Monday, 20 August 2018

Where the Lard Things are

We had shoulder season in England taking a week hangin' with Gdau.I (6.5 yrs) and Gdau.II (2.5 yrs). Shoulder Season bridges the gap between what working people in the UK can claim as summer holidays and what teachers in the UK can claim. When both parents go back to work, who is going to mind the kids? The grandparents is who; or Auntie Dau.II. As the girls get older, the responsibilities change. The younger one has now mastered her bladder, so we are getting notice of the need to locate a toilet when we're off-site. It was a bit different when we had a similar gig last July: packing a nappy-bag adds to the burden if you're planning a picnic. She has also mastered the use of her legs, short as they are, and can poddle along at her own pace.

Gdau.I is currently mad-about-the-primates in the way that some other kids get absurdly knowledgeable about dinosaurs. The parents suggested that we might like to take the Gdaus off to The Noah's Ark Zoo out near Bristol Airport. It's one of 100 places where you can arrange an unforgettable birthday party for your little chap and his pals.  Prices starting at £17.50 /head, minimum £175. WTF? £175.00? The only thing that can be said in favour of such a venture is that it keeps the economy going/growing. It's only the start of course, because if Jimmy's parents can lay on Private animal handling session then Chuck's folks will have to up the ante - hang-gliding; paint-ball; pony-trekking; kayaking; abattoir. I gather that all the invited guests now rock up with a birthday present, as well. In my day, before the First War, we had birthdays too. There was cake; fizzy-pop, probably sandwiches; someone would eat the candles for a dare; after a couple of hours everyone went home having had an unforgettable birthday: especially if young Toby sicked up the candles before he left. Making your own simple fun is now sooooo yesterday.

It was no birthday of ours but nevertheless we thought about going to Noah's Ark (to see some monkeys, like) . . . until I found out that Noah was hoping to garnish my hard-earned accounts to the tune of £70 (£20 adults x 2;  £15 child x2)!! That's nearly €80: you can buy a car for €80 where we live. I was all for encouraging Gdau.I to develop an abiding interest about invertebrates and we could, like Agassiz, work our way across the tiny front lawn where she lives. Heck, I'd even put €40 into her Harvard Fund. Very democratic our family and my suggestion was not widely supported, so we went to The Wild Place instead. They also do unforgettable birthday parties, of course; and also Experiences like paying £40 for the privilege of shovelling up Okapi Okapia johnstoni shit for an afternoon. But the entry price was "only" £30 for the four of us. And it was right next door to Exit 17 off the M5: only about 25 minutes from home.
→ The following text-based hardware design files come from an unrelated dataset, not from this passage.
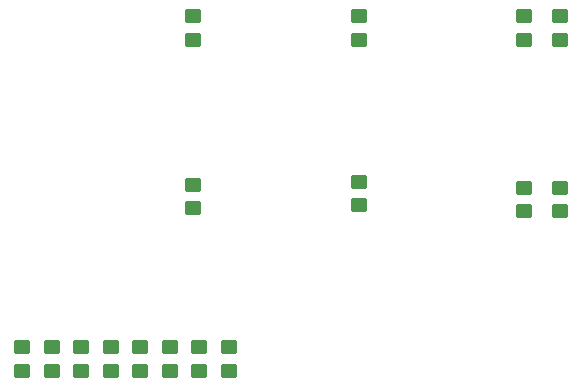
<source format=gbr>
%TF.GenerationSoftware,KiCad,Pcbnew,9.0.2*%
%TF.CreationDate,2025-05-28T22:42:43-04:00*%
%TF.ProjectId,DAQHat Rev A,44415148-6174-4205-9265-7620412e6b69,rev?*%
%TF.SameCoordinates,Original*%
%TF.FileFunction,Paste,Bot*%
%TF.FilePolarity,Positive*%
%FSLAX46Y46*%
G04 Gerber Fmt 4.6, Leading zero omitted, Abs format (unit mm)*
G04 Created by KiCad (PCBNEW 9.0.2) date 2025-05-28 22:42:43*
%MOMM*%
%LPD*%
G01*
G04 APERTURE LIST*
G04 Aperture macros list*
%AMRoundRect*
0 Rectangle with rounded corners*
0 $1 Rounding radius*
0 $2 $3 $4 $5 $6 $7 $8 $9 X,Y pos of 4 corners*
0 Add a 4 corners polygon primitive as box body*
4,1,4,$2,$3,$4,$5,$6,$7,$8,$9,$2,$3,0*
0 Add four circle primitives for the rounded corners*
1,1,$1+$1,$2,$3*
1,1,$1+$1,$4,$5*
1,1,$1+$1,$6,$7*
1,1,$1+$1,$8,$9*
0 Add four rect primitives between the rounded corners*
20,1,$1+$1,$2,$3,$4,$5,0*
20,1,$1+$1,$4,$5,$6,$7,0*
20,1,$1+$1,$6,$7,$8,$9,0*
20,1,$1+$1,$8,$9,$2,$3,0*%
G04 Aperture macros list end*
%ADD10RoundRect,0.250000X0.450000X-0.350000X0.450000X0.350000X-0.450000X0.350000X-0.450000X-0.350000X0*%
G04 APERTURE END LIST*
D10*
%TO.C,R13*%
X167000000Y-100450000D03*
X167000000Y-98450000D03*
%TD*%
%TO.C,R9*%
X139500000Y-113950000D03*
X139500000Y-111950000D03*
%TD*%
%TO.C,R1*%
X124500000Y-113950000D03*
X124500000Y-111950000D03*
%TD*%
%TO.C,R15*%
X170000000Y-100450000D03*
X170000000Y-98450000D03*
%TD*%
%TO.C,R12*%
X167000000Y-85950000D03*
X167000000Y-83950000D03*
%TD*%
%TO.C,R3*%
X129500000Y-113950000D03*
X129500000Y-111950000D03*
%TD*%
%TO.C,R11*%
X153000000Y-99950000D03*
X153000000Y-97950000D03*
%TD*%
%TO.C,R4*%
X132000000Y-113950000D03*
X132000000Y-111950000D03*
%TD*%
%TO.C,R10*%
X153000000Y-85950000D03*
X153000000Y-83950000D03*
%TD*%
%TO.C,R14*%
X170000000Y-85950000D03*
X170000000Y-83950000D03*
%TD*%
%TO.C,R16*%
X142000000Y-113950000D03*
X142000000Y-111950000D03*
%TD*%
%TO.C,R7*%
X139000000Y-85950000D03*
X139000000Y-83950000D03*
%TD*%
%TO.C,R6*%
X137000000Y-113950000D03*
X137000000Y-111950000D03*
%TD*%
%TO.C,R2*%
X127000000Y-113950000D03*
X127000000Y-111950000D03*
%TD*%
%TO.C,R8*%
X139000000Y-100200000D03*
X139000000Y-98200000D03*
%TD*%
%TO.C,R5*%
X134500000Y-113950000D03*
X134500000Y-111950000D03*
%TD*%
M02*

</source>
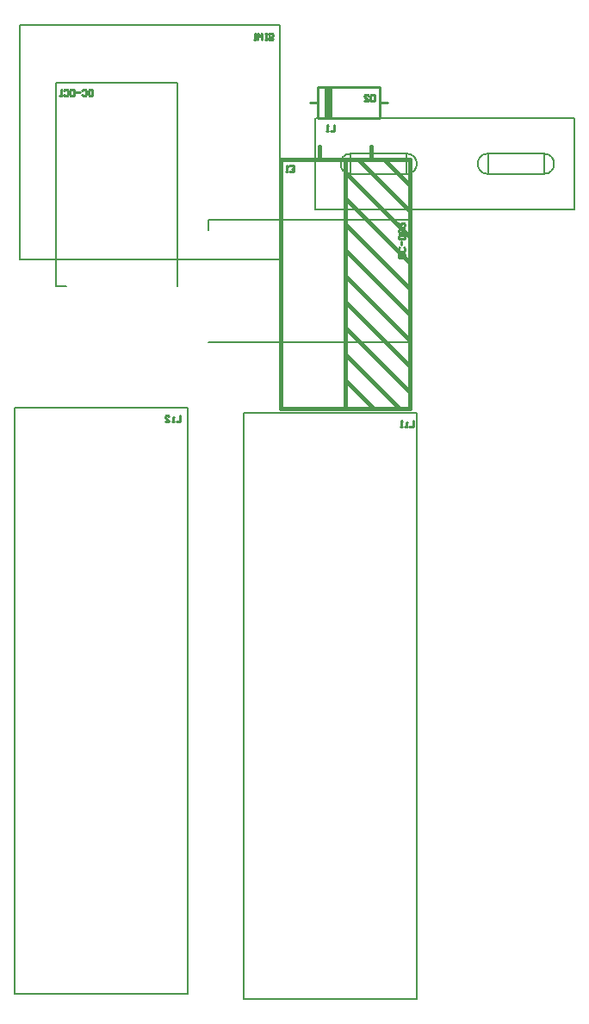
<source format=gbo>
G04*
G04 #@! TF.GenerationSoftware,Altium Limited,Altium Designer,22.11.1 (43)*
G04*
G04 Layer_Color=32896*
%FSLAX44Y44*%
%MOMM*%
G71*
G04*
G04 #@! TF.SameCoordinates,BDB78580-9DC3-4381-8F3F-6093B5378177*
G04*
G04*
G04 #@! TF.FilePolarity,Positive*
G04*
G01*
G75*
%ADD10C,0.2000*%
%ADD13C,0.2540*%
%ADD82C,0.3810*%
D10*
X1205000Y1335000D02*
G03*
X1205000Y1315000I0J-10000D01*
G01*
X1260000D02*
G03*
X1260000Y1335000I-0J10000D01*
G01*
X1070000D02*
G03*
X1070000Y1315000I0J-10000D01*
G01*
X1125000D02*
G03*
X1125000Y1335000I-0J10000D01*
G01*
X740000Y510000D02*
X910000D01*
X740000Y1085000D02*
X910000D01*
X740000Y510000D02*
Y1085000D01*
X910000Y510000D02*
Y1085000D01*
X1130000Y1150000D02*
Y1270000D01*
X930000Y1260000D02*
Y1270000D01*
X1130000D01*
X930000Y1150000D02*
X1130000D01*
X745000Y1231200D02*
X1000000D01*
X745000Y1461200D02*
X1000000D01*
X745000Y1231200D02*
Y1461200D01*
X1000000Y1231200D02*
Y1461200D01*
X1070000Y1315000D02*
X1125000D01*
X1070000Y1335000D02*
X1125000D01*
X1070000Y1315000D02*
Y1335000D01*
X1125000Y1315000D02*
Y1335000D01*
X1035000Y1280000D02*
Y1370000D01*
X1036000Y1280000D02*
X1290000D01*
X1036000Y1370000D02*
X1290000D01*
Y1280000D02*
Y1370000D01*
X1260000Y1315000D02*
Y1335000D01*
X1205000Y1315000D02*
Y1335000D01*
X1260000D01*
X1205000Y1315000D02*
X1260000D01*
X965000Y505000D02*
Y1080000D01*
X1135000Y505000D02*
Y1080000D01*
X965000Y505000D02*
X1135000D01*
X965000Y1080000D02*
X1135000D01*
X900000Y1205000D02*
Y1405000D01*
X780000Y1205000D02*
Y1405000D01*
Y1205000D02*
X790000D01*
X780000Y1405000D02*
X900000D01*
D13*
X1045640Y1369760D02*
Y1400240D01*
X1048180Y1369760D02*
Y1400240D01*
X1050720Y1369760D02*
Y1400240D01*
X1098980Y1385000D02*
X1106600D01*
X1030400D02*
X1038020D01*
X1098980Y1369760D02*
Y1400240D01*
X1038020Y1369760D02*
X1098980D01*
X1038020D02*
Y1400240D01*
X1098980D01*
X1053999Y1362999D02*
Y1357001D01*
X1050000D01*
X1048001D02*
X1046001D01*
X1047001D01*
Y1362999D01*
X1048001Y1361999D01*
X989598Y1451599D02*
X990598Y1452599D01*
X992597D01*
X993597Y1451599D01*
Y1450600D01*
X992597Y1449600D01*
X990598D01*
X989598Y1448600D01*
Y1447601D01*
X990598Y1446601D01*
X992597D01*
X993597Y1447601D01*
X987599Y1452599D02*
X985600D01*
X986599D01*
Y1446601D01*
X987599D01*
X985600D01*
X982600D02*
Y1452599D01*
X980601Y1450600D01*
X978602Y1452599D01*
Y1446601D01*
X976602D02*
X974603D01*
X975603D01*
Y1452599D01*
X976602Y1451599D01*
X902497Y1077999D02*
Y1072001D01*
X898499D01*
X896499D02*
X894500D01*
X895500D01*
Y1076000D01*
X896499D01*
X887502Y1072001D02*
X891501D01*
X887502Y1076000D01*
Y1076999D01*
X888502Y1077999D01*
X890501D01*
X891501Y1076999D01*
X1131498Y1072999D02*
Y1067001D01*
X1127499D01*
X1125500D02*
X1123501D01*
X1124500D01*
Y1071000D01*
X1125500D01*
X1120501Y1067001D02*
X1118502D01*
X1119502D01*
Y1072999D01*
X1120501Y1071999D01*
X1010000Y1322999D02*
X1013999D01*
Y1317001D01*
X1010000D01*
X1013999Y1320000D02*
X1011999D01*
X1008001Y1317001D02*
X1006001D01*
X1007001D01*
Y1322999D01*
X1008001Y1321999D01*
X1122999Y1233006D02*
X1117001D01*
Y1236004D01*
X1118001Y1237004D01*
X1121999D01*
X1122999Y1236004D01*
Y1233006D01*
X1121999Y1243002D02*
X1122999Y1242003D01*
Y1240003D01*
X1121999Y1239004D01*
X1118001D01*
X1117001Y1240003D01*
Y1242003D01*
X1118001Y1243002D01*
X1120000Y1245002D02*
Y1249000D01*
X1122999Y1251000D02*
X1117001D01*
Y1253999D01*
X1118001Y1254998D01*
X1121999D01*
X1122999Y1253999D01*
Y1251000D01*
X1121999Y1260996D02*
X1122999Y1259997D01*
Y1257997D01*
X1121999Y1256998D01*
X1118001D01*
X1117001Y1257997D01*
Y1259997D01*
X1118001Y1260996D01*
X1117001Y1266994D02*
Y1262996D01*
X1121000Y1266994D01*
X1121999D01*
X1122999Y1265995D01*
Y1263996D01*
X1121999Y1262996D01*
X815995Y1397999D02*
Y1392001D01*
X812996D01*
X811996Y1393001D01*
Y1396999D01*
X812996Y1397999D01*
X815995D01*
X805998Y1396999D02*
X806998Y1397999D01*
X808997D01*
X809997Y1396999D01*
Y1393001D01*
X808997Y1392001D01*
X806998D01*
X805998Y1393001D01*
X803999Y1395000D02*
X800000D01*
X798001Y1397999D02*
Y1392001D01*
X795002D01*
X794002Y1393001D01*
Y1396999D01*
X795002Y1397999D01*
X798001D01*
X788004Y1396999D02*
X789004Y1397999D01*
X791003D01*
X792003Y1396999D01*
Y1393001D01*
X791003Y1392001D01*
X789004D01*
X788004Y1393001D01*
X786004Y1392001D02*
X784005D01*
X785005D01*
Y1397999D01*
X786004Y1396999D01*
X1093498Y1392999D02*
Y1387001D01*
X1090499D01*
X1089500Y1388001D01*
Y1391999D01*
X1090499Y1392999D01*
X1093498D01*
X1083502Y1387001D02*
X1087500D01*
X1083502Y1391000D01*
Y1391999D01*
X1084501Y1392999D01*
X1086501D01*
X1087500Y1391999D01*
D82*
X1065000Y1164500D02*
X1128500Y1101000D01*
X1065000Y1189900D02*
X1128500Y1126400D01*
X1039600Y1329600D02*
Y1342300D01*
X1090400Y1329600D02*
Y1342300D01*
X1103100Y1329600D02*
X1128500Y1304200D01*
X1077700Y1329600D02*
X1128500Y1278800D01*
X1065000Y1316900D02*
X1128500Y1253400D01*
X1065000Y1291500D02*
X1128500Y1228000D01*
X1065000Y1266100D02*
X1128500Y1202600D01*
X1065000Y1240700D02*
X1128500Y1177200D01*
X1065000Y1215300D02*
X1128500Y1151800D01*
X1065000Y1137830D02*
X1118340Y1084490D01*
X1065000Y1112430D02*
X1092940Y1084490D01*
X1065000D02*
Y1329600D01*
X1001500Y1084490D02*
Y1329600D01*
Y1084490D02*
X1128500D01*
Y1329600D01*
X1001500D02*
X1128500D01*
M02*

</source>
The Wild Place, is nice, quiet, unpretentious fun. The demographic seemed to be quite well-to-do yummy mummies with singleton children OR people of our age looking for every opportunity to sit down as their poor lonely grandchild had fun on his own. Fun didn't seem to involve interacting with any other children or meeting new people. Each micro-family group was drifting through the experience as if all the other people (of which there were many) were invisible. The paths were wide and allowed people to pass each other without interacting. Unless either party was pushing one of those enormous double-wide baby-buggies [example L]; in that case mere pedestrians like us had to cram ourselves in the bushes to avoid an accident. What is it with [not] walking?  We raised three kids and never owned a pram or a buggy. By the miracle of evolution, when human infants get too heavy to carry, they can stand and probably stagger a few steps. Or at least you can lean t'buggers up against a lamp-post to catch your breath. What's with the double-wides? it's not as if everyone has twins: and you often see a child occupying a seat and being pushed by his mammy when he's actually big enough to push his baby sister and be useful.  At the Wild Place last week the section with the lemurs is sufficiently constrained for space that the freakin' buggies had to be parked outside:
Above I show a small fraction of the vehicles that were getting in everyone's way at The Wild Place last week. Buggies are utter rubbish: alienating for the child; promoting obesity; awkward for public transport; potentially an expensive fashion accessory [you can spend £1000 on a buggy!].

The other disappointment was that we bought a shocking expensive lunch which cost as much as the entrance-fee. Lunch was also shocking slow in coming and my cappuccino was whisked away by a forcefully impatient yummy-mummy who couldn't see that a) the barista was learning her trade b) there was a queue. You may be sure that her buggy looked absurdly expensive . . . and only she could consider her children attractive.